Gewiss, man mag das Konglomerat aus Händel musikalischer Außergewöhnlichkeit und der seiner Librettisten auch in dessen anderen Opern und Oratorien mit barocken Geschmackstypisierungen bewundern können. Aber warum geht ausgerechnet Belshazzar so deutlich über das Plothafte hinaus? Es sind die raren Besonderheiten, welche eine Heraushebung abseits der stilechten Entwicklung von Händels musikalischem Können italienischen oder englischen Gustos handfest zulassen; begonnen mit der wegen des personendramatischen Inhalts regiegestalteten Form eines Oratoriums auf testamentarischer, aufklärerischer, altertümischer und barock-aktueller Quellengrundlage in dichter Zusammenfassung Charles Jennens'.

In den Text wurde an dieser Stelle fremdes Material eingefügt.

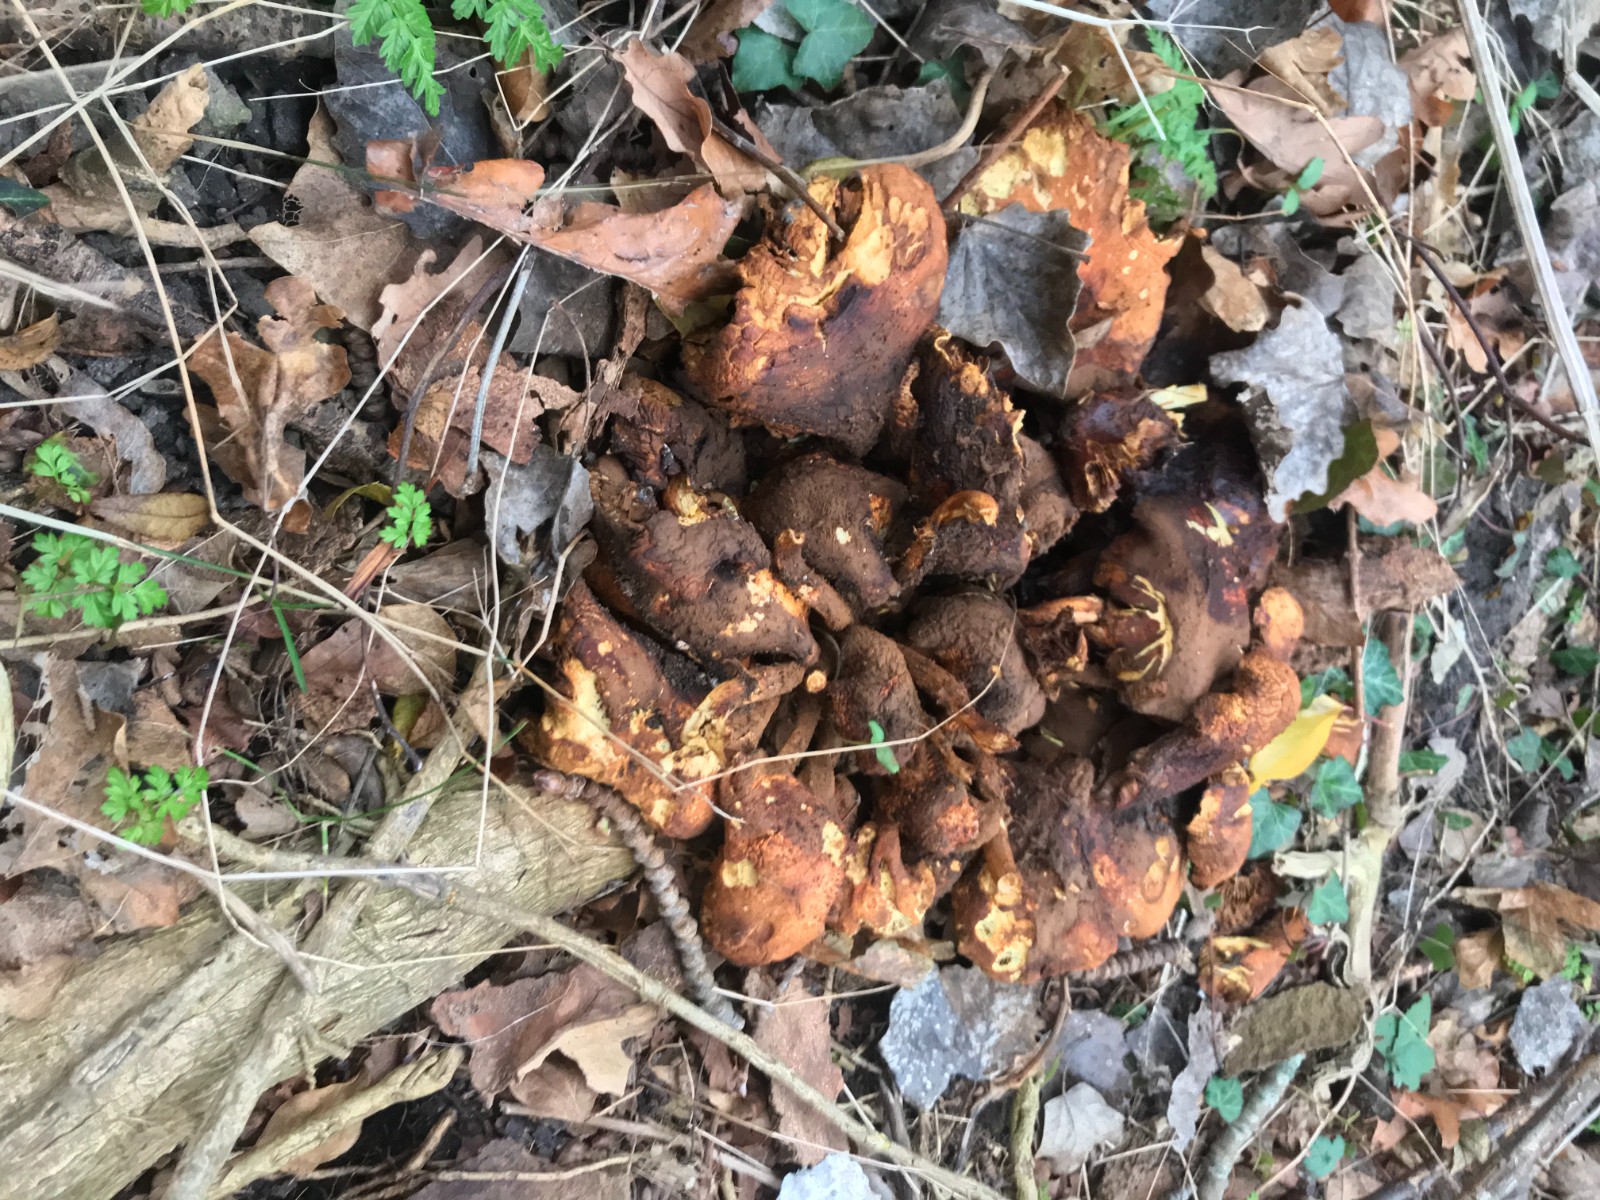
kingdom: Fungi
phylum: Basidiomycota
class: Agaricomycetes
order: Agaricales
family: Strophariaceae
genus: Pholiota
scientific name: Pholiota squarrosa
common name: krumskællet skælhat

Auch wenn einen bei dieser Auflistung der Gedanke an ein gattungstechnisches Mischwerk mit zusammengeschusterter Handlung befallen sollte, die verworrener sein muss als die üblicher Pendants, entstand vielmehr ein überzeugendes Kompendium geistlich-weltlicher Natur. Eines aus Moral und Glaube, messianischer Prophezeiung und historischer Begebenheit im Angesicht des Dramas und Religionsdiskurses zur Zeit Händels. Mit dem sich identifizierenden und reflektierenden Publikum verbindet sich darin Hoffnung der siegreichen Freiheit, des Schutzes oder Trostes. Gefolgt wird das Spezielle von der zeitlichen Komprimierung, die die Gegenüberstellung des nach-nebukadnezarischen Tyrannen Belshazzar mit dem Antipoden Cyrus als vereinfachte Verkörperung dessen an einem einzigen Tag umrahmt, was heute ein Good-Gouvernance-Regent wäre . Außerdem kann ein Musiktheater vor der weltgeschichtlichen Politik, die sich in den damals modernen und prächtigen König- und Kulturreichen des Nahen Ostens abspielt, aktueller kaum sein.

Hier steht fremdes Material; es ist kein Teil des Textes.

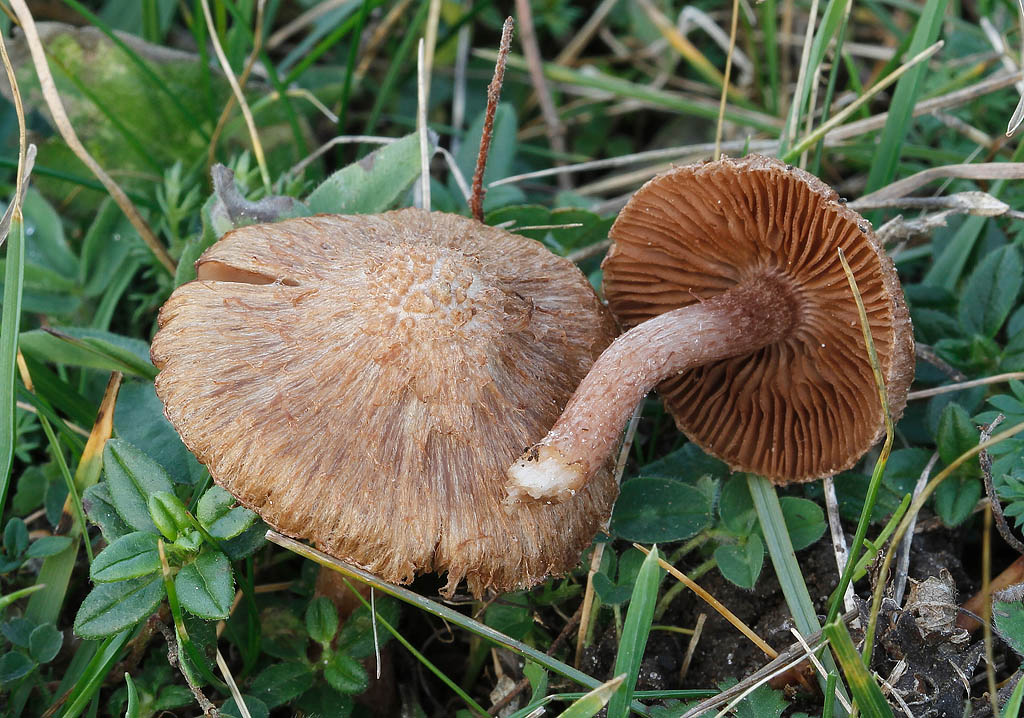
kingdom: Fungi
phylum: Basidiomycota
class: Agaricomycetes
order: Agaricales
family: Inocybaceae
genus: Inocybe
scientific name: Inocybe cincinnata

Schließlich schlüpft noch der Chor in die Rolle dreier Nationen. Diese Aufgabe sollte der RIAS Kammerchor unter der Leitung von Ottavio Dantone übernehmen, der er bereits unter René Jacobs nachkam, und zwar präsent und kompakt sowie mit Linien- und Tempoführung. Dass diese in den mit zackigen Ausrufen und rasanten Sechzehntel-Läufen gespickten Nummern nicht immer einfach ist, zeigte sich gleich zu Beginn, als minimale rhythmische Wackler ins Ohr fielen. Abgesehen davon war der Chor den Anforderungen an Wendigkeit und Dramatik stets gewachsen. Dabei verließ er auch in seinen Anrufen mit gewetztem Geschrei nie die gesetzt schönklangliche Kontrolliertheit, mit der er besonders in mahnend-klagenden Stücken mit reichem pastoralem Einschlag überwältigen konnte. Insgesamt bestach der RIAS-Kammerchor konstant mit bekannter Textdeutlichkeit und Transparenz.
Wie beim Chor benötigte auch die Accademia Bizantina eine kurze Einfindung in das Drama,; leicht statische Accompagnati und minimal besetzte Ensemblefülle vermittelten Anfangs den Anschein von Kraftlosigkeit, der jedoch pünktlich zum festlichen Gelage der Handlung der zupackenden Kompaktheit und dynamischer als auch phrasierter Differenziertheit wich, für die Dantones Orchester berüchtigt ist: feurig-seriös, ciacconiert-beschwingt, in Genauigkeit und Zurückhaltung stets zuverlässige Partner. Akkurate Trompeten und Pauken vervollständigten später die typisch farbige Untermalung aus Exzessivität, Festlichkeit, Schlacht und Lobpreis.